Our member Jessica Mitchell, who provides counselling support at Paul’s Cancer Support Centre in London, has helped cancer patients, and those who love or care for them, through every stage of cancer.
Dealing with the shock of a diagnosis
According to Cancer Research UK, every two minutes someone in the UK is diagnosed with cancer. And how people react to the news varies from person to person.
“In general, people are stopped in their tracks,” she says. “All that they were doing goes on hold and they’re plunged into an almost alternative universe with a language and procedures they need and want to understand."
How a person is told really stays with them. Jessica says she's still surprised when she regularly hears stories that people are told when they’re alone, on the phone and without thoughtfulness. "The trauma stays with people," she says.
Carers and family are affected too. "Their world changes and they have to figure out how to be the loved one of someone with cancer."
"Many feelings come up such as wanting to protect the person, grieving themselves but hiding feelings as they think they’re not the one who is having the hard time. They feel they need to be strong.”
Coping with cancer treatment
People can experience many debilitating and distressing side effects during cancer treatment, such as fatigue, nausea, insomnia or hair loss.
Jessica works with people who are affected in the short and very long term by treatments including surgery.

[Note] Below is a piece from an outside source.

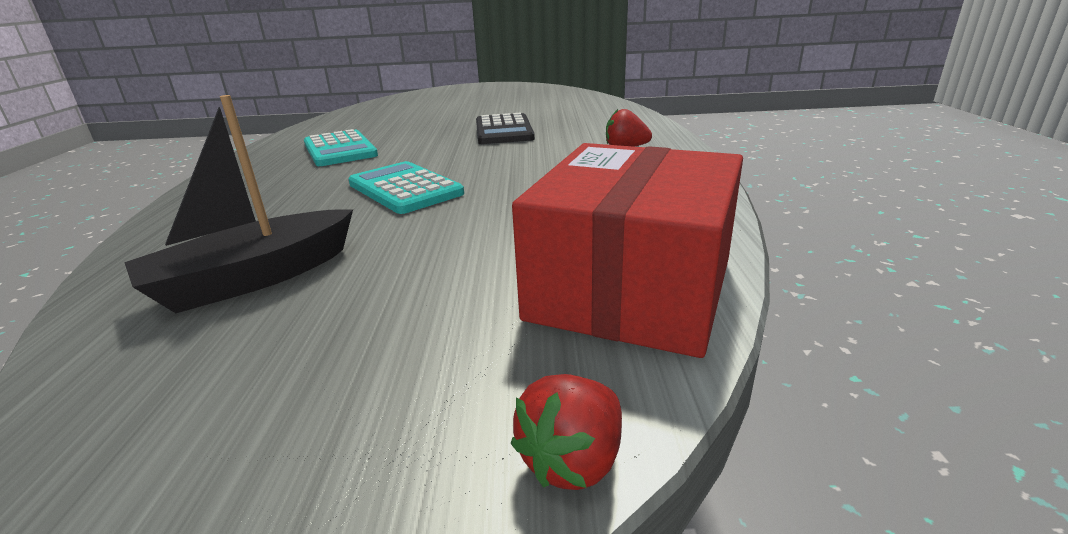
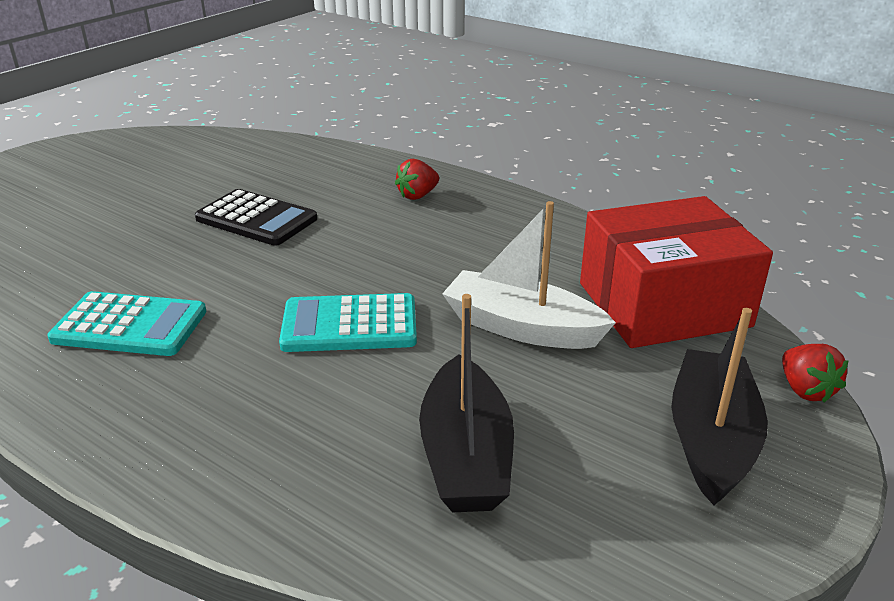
camera: 55 degrees left, 5 degrees up
(370, 404) = (711, 439): none -> black boat
(480, 239) = (521, 327): none -> white boat
(631, 288) = (663, 304): red box -> red box turned 75 degrees counterclockwise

She says: "Some of the effects are better understood than others.
"Clients often talk about treatment that doesn’t feel holistic, so no one health professional looks at all that is going on. They often find great support from their peers."
Living with cancer as a long term condition
As well as the physical effects of living with cancer, people have to cope with the psychological and emotional effects. Carers have to live with the terrible uncertainty too.
“Cancer treatment can take a long time and there are huge ups and downs," says Jessica. “People need enormous resilience to see through months or sometimes years of treatment. In the secondary breast cancer groups I ran, some people had been living with cancer for decades.
“Every area of life can be affected. Relationships often breakdown. Can you even go on holiday, and how long can you leave treatment for? And if you can travel, can you get insurance?
“And there’s the exhaustion. One woman told me she never thought she’d live this long and was totally exhausted.
"People often bond with others who have similar diagnoses and then they see others die. Bereavement can be intense."
And for those whose cancer is incurable, reactions differ from person to person. “Some people want to live in hope and not talk about the negative while others want to talk about death,” says Jessica.
Life after cancer
Once treatment is finished, people experience a range of emotions.
“People with cancer can discover inner strength and resilience,” says Jessica. “They learn who and what is important to them and may re-think their lives.”
But they may also live in anxiety of cancer coming back. She adds: "People can develop a different relationship with their bodies - that it’s my body’s fault.
“Many say the hardest time is when they’re told they’re fine and come back in a few months, or when they get signed off active treatment and don’t need to see doctors again. This can be scary as people get used to being monitored.
“Cancer treatment is intensive so it occupies a lot of the mind and when it ends, feelings can come crashing in.”
How counselling can help
Counselling can help you cope better with the journey from the diagnosis, through treatment and afterwards.
It helps you deal with your emotional reaction to a cancer diagnosis, such as fear, anger or anxiety. And it enables you to explore personal issues, family and relationship issues, and difficult conversations such as making a will.
You can have open, honest and confidential conversations about issues that may be too personal or too difficult to talk to family and friends about.
Jessica says: “Sometimes people want to examine and sometimes they want holding. Counselling is a safe space for people to be understood and to talk about how they feel without judgment."
And therapy can help loved ones and carers too. Jessica adds: "Remember that cancer also affects you - don't hold back and fear admitting you need help. Carers often think this isn't about me, I don't need support - but often they do."